→ Exercise directions: Return every line below as is, leaving out the pictures.
§
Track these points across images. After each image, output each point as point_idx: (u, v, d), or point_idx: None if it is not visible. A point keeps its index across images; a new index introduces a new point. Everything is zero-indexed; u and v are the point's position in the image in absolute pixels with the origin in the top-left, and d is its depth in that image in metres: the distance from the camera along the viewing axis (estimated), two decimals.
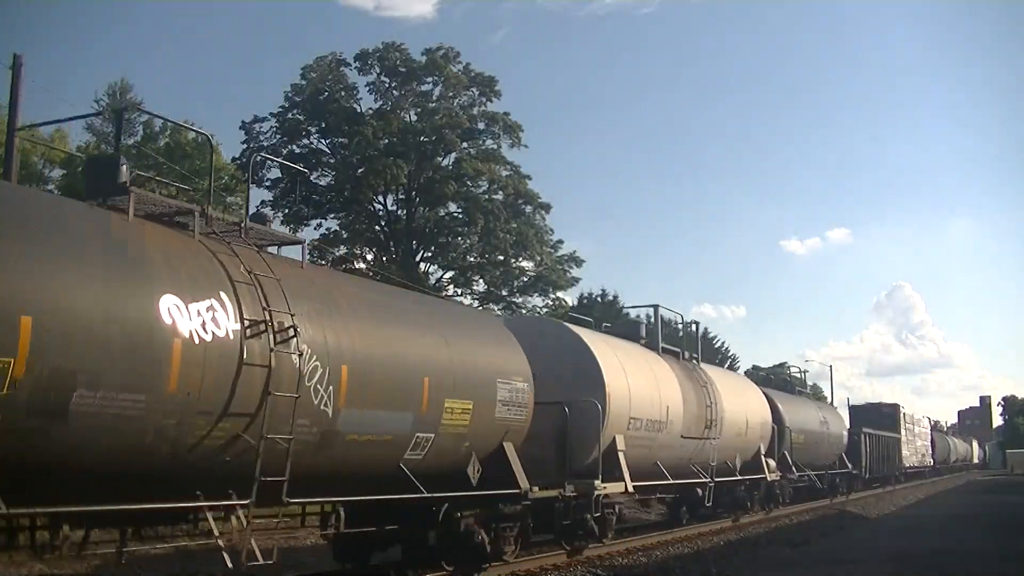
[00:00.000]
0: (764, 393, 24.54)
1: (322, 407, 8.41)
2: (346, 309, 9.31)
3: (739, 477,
§
→ Answer area:
Track these points across images. After each image, output each point as point_idx: (u, v, d), or point_idx: None if it is not visible. A point keeps its index across images; a new index introduces a new point. Everything is zero-indexed; u and v are the point's position in the image in absolute pixels with the origin in the top-left, and d is its depth in that image in metres: the distance from the camera along the viewing axis (estimated), two decimals.
[00:00.000]
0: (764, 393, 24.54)
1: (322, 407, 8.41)
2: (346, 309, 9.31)
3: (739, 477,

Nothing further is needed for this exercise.